Lung nodule detection using a multi-scale convolutional neural network and global channel spatial attention mechanisms.
Journal:
Scientific reports
PMID:
40210738
Abstract
Early detection of lung nodules is crucial for the prevention and treatment of lung cancer. However, current methods face challenges such as missing small nodules, variations in nodule size, and high false positive rates. To address these challenges, we propose a Global Channel Spatial Attention Mechanism (GCSAM). Building upon it, we develop a Candidate Nodule Detection Network (CNDNet) and a False Positive Reduction Network (FPRNet). CNDNet employs Res2Net as its backbone network to capture multi-scale features of lung nodules, utilizing GCSAM to fuse global contextual information, adaptively adjust feature weights, and refine processing along the spatial dimension. Additionally, we design a Hierarchical Progressive Feature Fusion (HPFF) module to effectively combine deep semantic information with shallow positional information, enabling high-sensitivity detection of nodules of varying sizes.
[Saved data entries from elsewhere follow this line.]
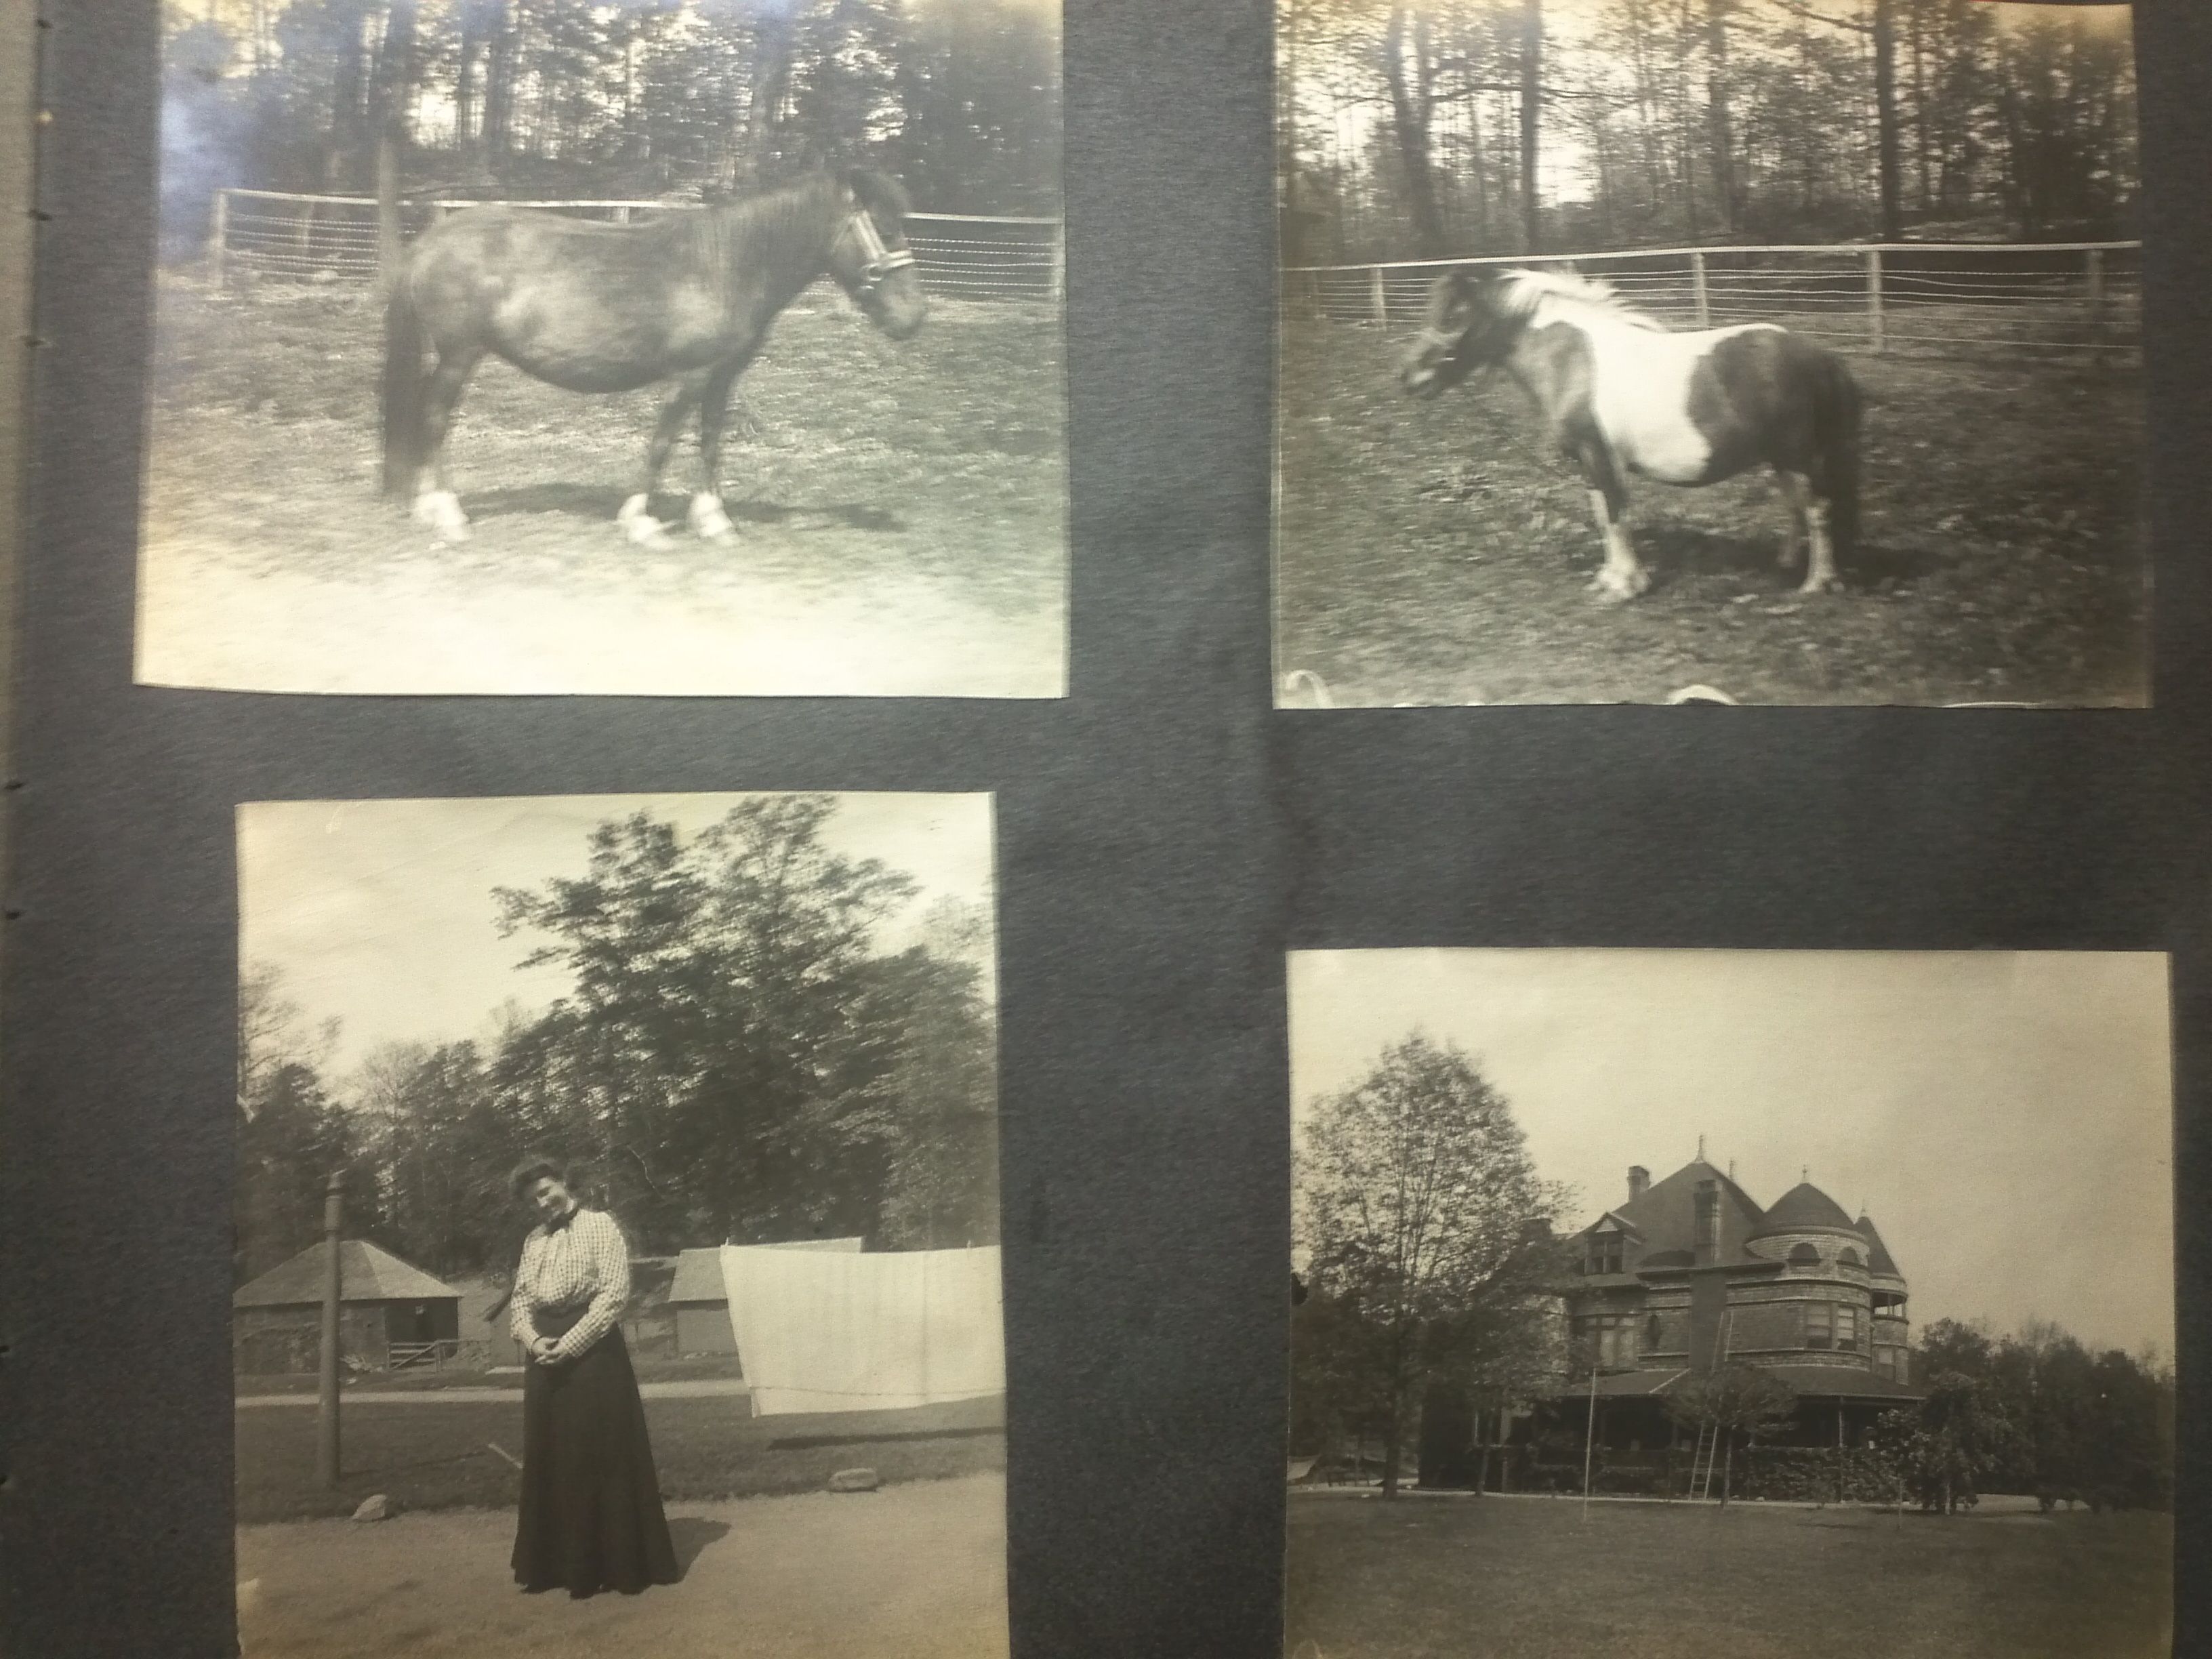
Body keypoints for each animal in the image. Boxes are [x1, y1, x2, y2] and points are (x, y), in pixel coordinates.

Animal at [380, 169, 924, 548]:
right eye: (885, 228)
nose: (913, 318)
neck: (725, 266)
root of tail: (429, 241)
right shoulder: (690, 377)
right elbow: (662, 444)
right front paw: (641, 523)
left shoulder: (722, 378)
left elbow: (710, 443)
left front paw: (714, 522)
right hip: (460, 355)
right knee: (436, 418)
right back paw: (449, 516)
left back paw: (426, 507)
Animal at [1397, 270, 1866, 606]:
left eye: (1454, 316)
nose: (1408, 378)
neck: (1572, 360)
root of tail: (1820, 357)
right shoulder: (1589, 461)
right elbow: (1603, 514)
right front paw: (1610, 579)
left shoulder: (1598, 454)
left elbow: (1615, 515)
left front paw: (1625, 585)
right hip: (1781, 458)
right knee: (1796, 505)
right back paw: (1787, 564)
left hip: (1797, 454)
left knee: (1818, 510)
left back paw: (1819, 583)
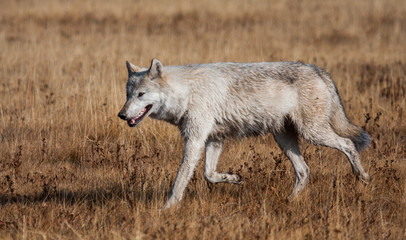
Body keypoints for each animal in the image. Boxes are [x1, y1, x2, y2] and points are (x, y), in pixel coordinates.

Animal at [117, 58, 372, 208]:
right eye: (128, 94)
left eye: (140, 95)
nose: (121, 114)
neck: (187, 93)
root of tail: (319, 70)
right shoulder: (213, 140)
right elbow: (209, 174)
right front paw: (234, 178)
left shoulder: (196, 140)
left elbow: (179, 181)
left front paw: (167, 210)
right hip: (285, 139)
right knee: (304, 170)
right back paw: (289, 201)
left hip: (312, 133)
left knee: (348, 144)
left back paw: (363, 176)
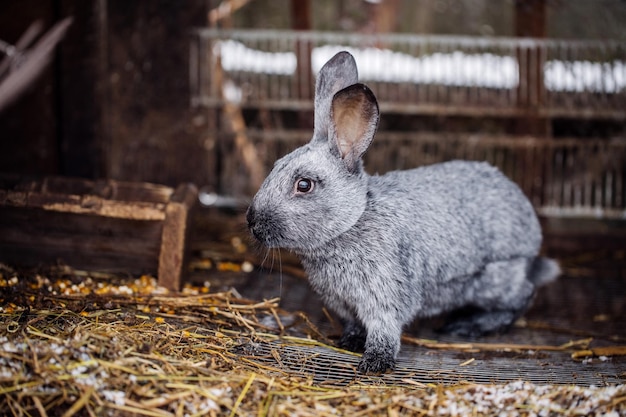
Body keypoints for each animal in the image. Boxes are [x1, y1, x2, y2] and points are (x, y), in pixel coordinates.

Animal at [246, 50, 560, 372]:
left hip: (495, 276)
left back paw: (469, 325)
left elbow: (385, 327)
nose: (252, 221)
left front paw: (375, 362)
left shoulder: (385, 293)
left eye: (304, 185)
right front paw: (349, 341)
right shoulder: (345, 304)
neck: (353, 221)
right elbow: (354, 324)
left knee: (522, 296)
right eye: (275, 166)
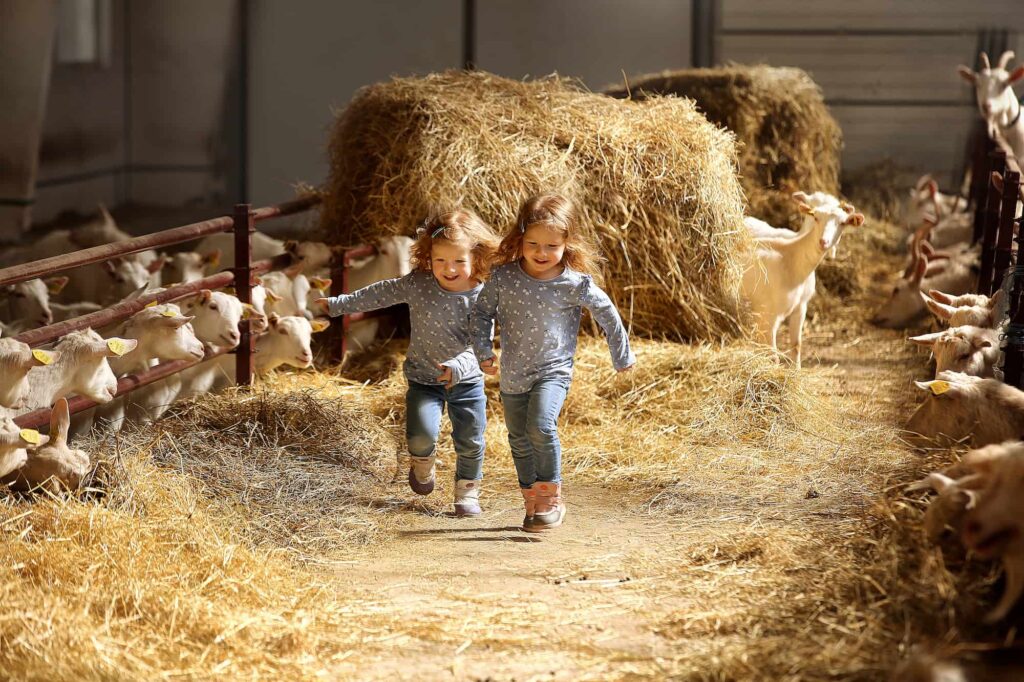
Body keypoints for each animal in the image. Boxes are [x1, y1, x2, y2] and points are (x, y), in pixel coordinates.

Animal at [737, 191, 864, 366]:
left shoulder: (800, 307)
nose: (823, 242)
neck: (791, 258)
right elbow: (773, 356)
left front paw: (796, 369)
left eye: (842, 223)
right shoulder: (768, 314)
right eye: (815, 216)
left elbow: (796, 345)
FPRNet significantly reduces the false positive rate by accurately distinguishing true nodules from similar structures. Experimental results on the LUNA16 dataset demonstrate that our method achieves a competitive performance metric (CPM) value of 0.929 and a sensitivity of 0.977 under 2 false positives per scan. Compared to existing methods, our proposed method effectively reduces false positives while maintaining high sensitivity, achieving competitive results.